Les juifs et les païens ont cru pou­voir éli­mi­ner Jésus, La Babylone actuelle croit pou­voir éli­mi­ner ses prêtres. Mais Jésus règne tou­jours. Ses prêtres sont inlas­sa­ble­ment ses témoins vivants et publics par la sou­tane, le cha­pe­let, et les prieu­rés d’où ils rayonnent. L’opposition au sacer­doce ne fai­bli­ra pas, mais notre réponse est celle du Christ : « La défense humble, mais forte, éner­gique, imper­tur­bable, de sa mis­sion vis-​à-​vis des pha­ri­siens, qui l’in­sultent en refu­sant de croire à sa mis­sion, est une des choses les plus sublimes dans l’Evangile. Quelle séré­ni­té ! Quel calme ! Quelle pleine pos­ses­sion de la véri­té se mani­feste en Notre-​Seigneur ! Elle désarme tous ses ennemis :

« Jusques à quand tiendras-​tu notre âme en sus­pend ? Si tu es le Christ, dis-​le nous ouver­te­ment. – Je vous parle et vous ne me croyez point ; les œuvres que je fais au nom de mon Père rendent témoi­gnage de moi (Jn 10, 24–25) ». (Mgr Lefebvre, notes de retraites, 1938)

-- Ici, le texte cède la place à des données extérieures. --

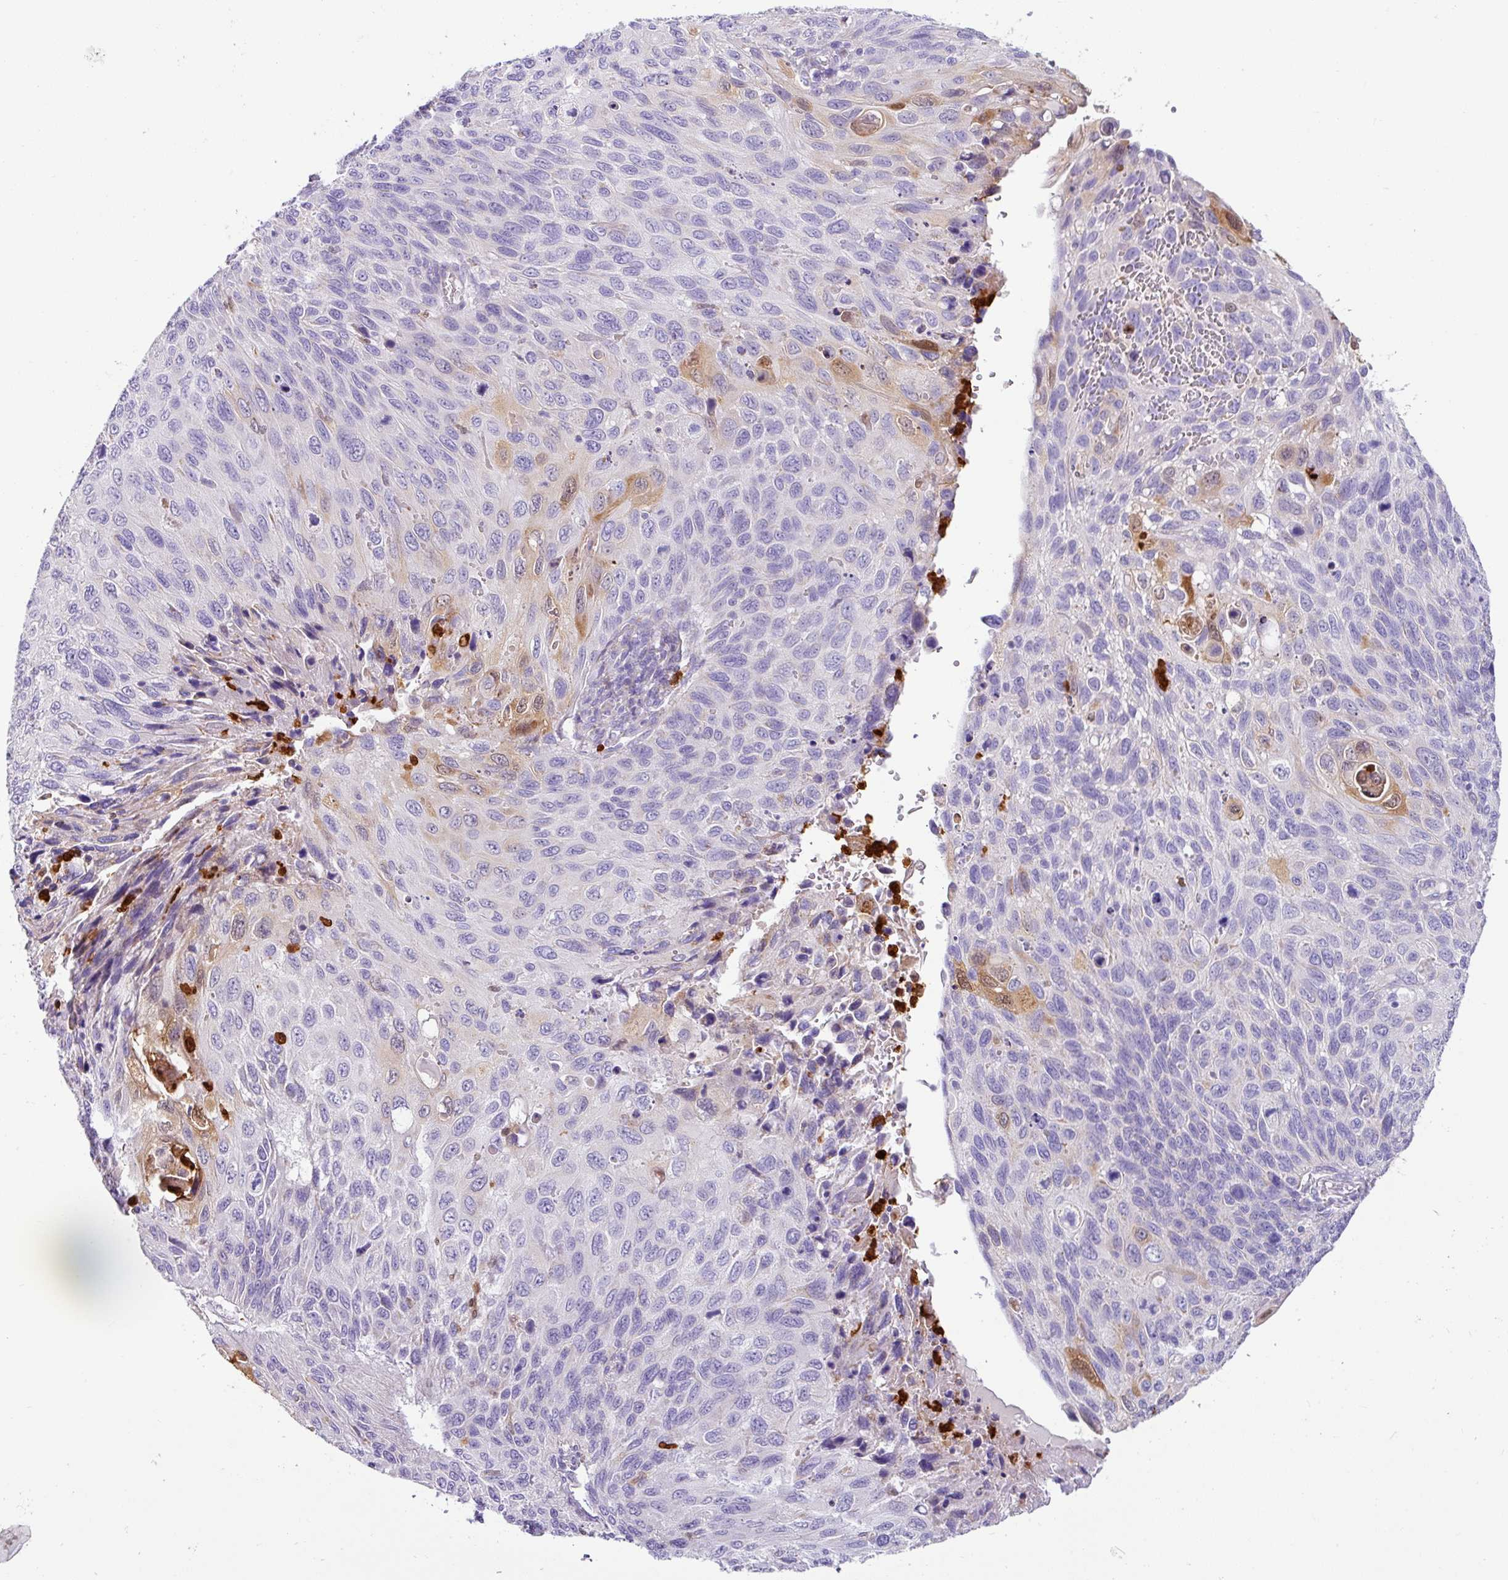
{"staining": {"intensity": "moderate", "quantity": "<25%", "location": "cytoplasmic/membranous,nuclear"}, "tissue": "cervical cancer", "cell_type": "Tumor cells", "image_type": "cancer", "snomed": [{"axis": "morphology", "description": "Squamous cell carcinoma, NOS"}, {"axis": "topography", "description": "Cervix"}], "caption": "High-power microscopy captured an IHC photomicrograph of cervical cancer, revealing moderate cytoplasmic/membranous and nuclear staining in approximately <25% of tumor cells. (DAB IHC, brown staining for protein, blue staining for nuclei).", "gene": "SH2D3C", "patient": {"sex": "female", "age": 70}}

Le prêtre n’est bous­sole que parce qu’il est ins­tru­ment de la grâce

« Le prêtre est ministre de Jésus-​Christ, donc ins­tru­ment entre les mains du divin Rédempteur pour la conti­nua­tion de son œuvre rédemp­trice dans toute son uni­ver­sa­li­té mon­diale et sa divine effi­ca­ci­té, pour la construc­tion de cette œuvre admi­rable qui trans­forme le monde ». (Pie XI Ad catho­li­ci sacer­do­tii fas­ti­gium).

Il en res­sort que l’ins­tru­ment doit être docile en conti­nuant ce que le Christ a inau­gu­ré sur cette terre : l’Evangile. C’est d’abord la vie cachée, faire le bien et prier dans le secret.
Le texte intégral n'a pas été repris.